In recent years, it has revolutionised the world of book publishing through the highly popular Kindle eBook reader, and recently entered the online video streaming market with its fireTV device.
Through all this, the company has been relentless in its use of data to improve the experience of its customers and drive sales growth, having pioneered algorithm-driven recommendation engines. Its teams also believe wholeheartedly in AB testing across the sites, using up to 250 variables.
And it has done all this without a chief marketing officer.
“Amazon is a different world,” says Dr Werner Vogels, chief technology officer for Amazon.com. “We happen to do retail, but in essence we are really core technology.”
But no CMO?
“We all have to play that role,” Dr Vogels says.
It turns out there is no CIO at Amazon either.
“Development, IT and all these things are intertwined,” Dr Vogels says. “There is no separate operations department, and there is no separate IT department. All development is part of the business unit.”

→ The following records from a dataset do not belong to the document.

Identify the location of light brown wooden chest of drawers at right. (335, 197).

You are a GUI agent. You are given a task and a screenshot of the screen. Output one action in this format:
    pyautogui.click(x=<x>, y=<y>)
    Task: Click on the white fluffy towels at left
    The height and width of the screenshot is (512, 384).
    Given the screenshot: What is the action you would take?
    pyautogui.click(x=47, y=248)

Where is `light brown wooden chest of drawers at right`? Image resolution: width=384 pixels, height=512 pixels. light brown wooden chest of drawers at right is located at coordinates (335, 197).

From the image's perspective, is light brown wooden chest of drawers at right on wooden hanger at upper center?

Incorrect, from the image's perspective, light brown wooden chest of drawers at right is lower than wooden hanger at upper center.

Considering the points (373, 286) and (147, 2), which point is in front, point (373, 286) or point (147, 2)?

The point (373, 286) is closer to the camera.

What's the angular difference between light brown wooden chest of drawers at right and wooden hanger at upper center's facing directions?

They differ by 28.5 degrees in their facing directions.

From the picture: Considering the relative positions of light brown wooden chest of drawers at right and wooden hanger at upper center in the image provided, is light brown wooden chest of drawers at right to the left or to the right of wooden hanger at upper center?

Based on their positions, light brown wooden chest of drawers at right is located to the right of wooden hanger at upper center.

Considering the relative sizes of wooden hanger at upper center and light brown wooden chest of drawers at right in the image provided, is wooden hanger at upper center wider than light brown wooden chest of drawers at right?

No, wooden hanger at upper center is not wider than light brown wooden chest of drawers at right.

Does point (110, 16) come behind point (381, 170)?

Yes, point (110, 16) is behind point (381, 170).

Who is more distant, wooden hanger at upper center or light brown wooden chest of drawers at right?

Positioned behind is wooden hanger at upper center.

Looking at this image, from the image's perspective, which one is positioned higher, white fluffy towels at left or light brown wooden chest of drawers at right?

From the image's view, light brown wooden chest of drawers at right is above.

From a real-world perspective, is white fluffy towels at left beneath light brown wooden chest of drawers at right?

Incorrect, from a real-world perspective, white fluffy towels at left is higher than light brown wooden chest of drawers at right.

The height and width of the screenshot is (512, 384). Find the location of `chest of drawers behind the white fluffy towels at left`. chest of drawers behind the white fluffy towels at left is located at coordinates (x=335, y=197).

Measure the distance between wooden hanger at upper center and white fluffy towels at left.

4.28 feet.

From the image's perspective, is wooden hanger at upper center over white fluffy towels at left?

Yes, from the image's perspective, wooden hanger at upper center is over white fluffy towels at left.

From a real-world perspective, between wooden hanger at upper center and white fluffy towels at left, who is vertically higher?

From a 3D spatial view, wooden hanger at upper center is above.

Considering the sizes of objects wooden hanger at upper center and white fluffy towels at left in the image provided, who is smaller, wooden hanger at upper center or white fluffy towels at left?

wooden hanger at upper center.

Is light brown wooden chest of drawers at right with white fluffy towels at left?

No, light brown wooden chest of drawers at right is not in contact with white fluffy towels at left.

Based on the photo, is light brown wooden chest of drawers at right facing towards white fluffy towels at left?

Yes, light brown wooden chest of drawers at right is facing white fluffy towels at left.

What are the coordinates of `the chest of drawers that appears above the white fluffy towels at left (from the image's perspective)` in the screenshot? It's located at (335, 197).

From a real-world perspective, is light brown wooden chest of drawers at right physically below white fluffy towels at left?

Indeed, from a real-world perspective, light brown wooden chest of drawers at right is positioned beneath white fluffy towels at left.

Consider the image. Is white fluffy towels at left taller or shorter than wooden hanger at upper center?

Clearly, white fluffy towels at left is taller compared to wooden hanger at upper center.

To do this, each function within Amazon has its own team. For the 28 different recommendation engines in the ecommerce division, there are 28 different teams, each tasked with overcoming a specific challenge for the coming year.
The culture at Amazon also has its own quirks. Dr Vogels says the company gives each of its teams a great deal of autonomy and a free rein to innovate, provided that doing so doesn’t require a substantial investment of capital.
Hence the culture is one that supports new ideas in the first instance, rather than knocking them back. “If you really want to block something, you have to do the work,” Dr Vogels says. “You have to write four pages that clearly describes why you think Amazon should not be doing ‘this’. If the naysayers have to do the work, they pretty quickly shut up.”
That doesn’t mean the company hasn’t made mistakes along the way. The vast troves of data that Amazon collects on its customers has been a source of marketing gold for the company, but it has at times taken its enthusiasm too far.
One example was Digital Soulmate, which matched the profiles of buyers and informed them of what else their ‘soul mates’ had bought.
“Customers hated it from the bottom of their hearts,” Dr Vogels says. “They hated the fact that there was somebody else just like them.”
Amazon has also learned to tone down the veracity of several recommendation algorithms lest it risked ‘creeping out’ its customers. Such capability harkens back to the stories of US retailer, Target, using data to determine that its shoppers were pregnant.
“I’m pretty sure that if we looked at the data we could find similar patterns, where there are life changing events where there is disease or other things, or divorce,” Dr Vogels says. “We don’t do that, but we could actually recommend you books on divorce before you would even know that you would be interested.”